Android ARM64: xtensor auto Deduction Fails in Release Build - Expression Template Optimization Bug
On Android arm64-v8a,
template <typename T> xt::xtensor<T, 2> logSoftmax(const xt::xtensor<T, 2> &matrix) { xt::xtensor<T, 2> maxVals = xt::amax(matrix, {1}, xt::keep_dims); auto shifted = matrix - maxVals; auto expVals = xt::exp(shifted); auto sumExp = xt::sum(expVals, {1}, xt::keep_dims); return shifted - xt::log(sumExp); }
logSoftmax() cannot produce right results, sometimes crashes.

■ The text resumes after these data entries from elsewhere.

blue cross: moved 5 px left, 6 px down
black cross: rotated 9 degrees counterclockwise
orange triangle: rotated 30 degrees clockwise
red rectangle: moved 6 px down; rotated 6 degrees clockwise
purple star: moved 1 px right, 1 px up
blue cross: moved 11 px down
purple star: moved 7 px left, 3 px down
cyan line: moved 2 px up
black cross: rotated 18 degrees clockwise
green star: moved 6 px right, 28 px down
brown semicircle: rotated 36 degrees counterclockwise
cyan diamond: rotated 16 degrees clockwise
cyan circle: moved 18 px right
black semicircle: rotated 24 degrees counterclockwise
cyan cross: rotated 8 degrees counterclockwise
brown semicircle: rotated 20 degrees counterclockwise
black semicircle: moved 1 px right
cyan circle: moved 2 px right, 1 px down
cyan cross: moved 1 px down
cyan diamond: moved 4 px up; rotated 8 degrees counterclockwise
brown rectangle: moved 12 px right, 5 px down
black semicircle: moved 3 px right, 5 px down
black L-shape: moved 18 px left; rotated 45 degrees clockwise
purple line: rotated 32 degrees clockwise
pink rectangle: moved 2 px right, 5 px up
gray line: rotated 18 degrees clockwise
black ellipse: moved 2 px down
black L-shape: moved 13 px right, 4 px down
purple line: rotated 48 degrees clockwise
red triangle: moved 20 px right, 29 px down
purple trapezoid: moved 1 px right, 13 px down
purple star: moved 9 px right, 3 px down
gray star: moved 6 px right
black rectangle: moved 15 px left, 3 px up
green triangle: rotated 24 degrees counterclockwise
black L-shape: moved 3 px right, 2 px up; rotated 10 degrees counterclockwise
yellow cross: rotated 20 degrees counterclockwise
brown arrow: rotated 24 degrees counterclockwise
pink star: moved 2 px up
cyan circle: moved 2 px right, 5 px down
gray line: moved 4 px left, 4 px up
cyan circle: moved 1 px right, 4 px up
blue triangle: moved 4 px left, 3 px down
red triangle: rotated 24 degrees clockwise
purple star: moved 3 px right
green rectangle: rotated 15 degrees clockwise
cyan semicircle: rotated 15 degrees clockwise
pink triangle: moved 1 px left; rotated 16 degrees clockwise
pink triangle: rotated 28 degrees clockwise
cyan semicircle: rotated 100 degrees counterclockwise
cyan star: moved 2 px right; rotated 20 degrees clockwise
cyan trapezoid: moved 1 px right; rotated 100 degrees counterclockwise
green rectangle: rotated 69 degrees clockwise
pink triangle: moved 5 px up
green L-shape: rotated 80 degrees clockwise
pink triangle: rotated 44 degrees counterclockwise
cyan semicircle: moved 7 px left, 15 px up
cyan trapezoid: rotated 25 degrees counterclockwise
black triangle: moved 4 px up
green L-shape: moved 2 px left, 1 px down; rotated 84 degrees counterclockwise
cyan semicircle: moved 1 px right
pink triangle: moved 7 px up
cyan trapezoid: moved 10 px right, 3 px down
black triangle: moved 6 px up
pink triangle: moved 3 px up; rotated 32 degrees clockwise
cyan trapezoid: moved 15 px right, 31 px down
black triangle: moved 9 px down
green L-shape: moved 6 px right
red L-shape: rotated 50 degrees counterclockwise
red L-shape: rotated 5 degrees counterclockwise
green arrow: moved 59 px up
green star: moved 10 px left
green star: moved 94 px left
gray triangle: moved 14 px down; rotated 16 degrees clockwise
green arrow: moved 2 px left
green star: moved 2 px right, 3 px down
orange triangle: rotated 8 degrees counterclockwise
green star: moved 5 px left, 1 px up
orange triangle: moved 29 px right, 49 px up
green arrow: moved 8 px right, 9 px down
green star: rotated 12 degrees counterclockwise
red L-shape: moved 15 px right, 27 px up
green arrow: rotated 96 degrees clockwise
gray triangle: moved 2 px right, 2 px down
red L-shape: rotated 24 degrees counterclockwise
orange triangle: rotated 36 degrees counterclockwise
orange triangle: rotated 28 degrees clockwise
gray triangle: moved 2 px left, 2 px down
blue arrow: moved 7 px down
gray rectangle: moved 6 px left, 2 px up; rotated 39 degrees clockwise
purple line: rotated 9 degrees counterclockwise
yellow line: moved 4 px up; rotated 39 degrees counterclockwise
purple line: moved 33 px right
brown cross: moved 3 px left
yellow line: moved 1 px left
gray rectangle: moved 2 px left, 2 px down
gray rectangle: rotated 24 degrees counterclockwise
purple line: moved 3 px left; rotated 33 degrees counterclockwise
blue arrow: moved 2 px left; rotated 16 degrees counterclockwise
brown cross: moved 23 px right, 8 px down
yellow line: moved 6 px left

template <typename T> xt::xtensor<T, 2> logSoftmax2(const xt::xtensor<T, 2> &matrix) { xt::xtensor<T, 2> maxVals = xt::amax(matrix, {1}, xt::keep_dims); xt::xtensor<T, 2> shifted = matrix - maxVals; xt::xtensor<T, 2> expVals = xt::exp(shifted); xt::xtensor<T, 2> sumExp = xt::sum(expVals, {1}, xt::keep_dims); return shifted - xt::log(sumExp); }
but logSoftmax2() works properly.
CMakeLists.txt
...
add_library(dp dp.cpp)
target_link_libraries(dp PRIVATE
xtensor xtensor::optimize xtensor::use_xsimd xtensor-blas BLAS::BLAS)
if(ANDROID)
target_link_options(dp PUBLIC -Wl,-z,max-page-size=16384)
else()
target_compile_options(dp PUBLIC -march=native)
endif()
...built with -DCMAKE_BUILD_TYPE=Release.
Note: when built with -DCMAKE_BUILD_TYPE=RelWithDebInfo, logSoftmax() works properly too.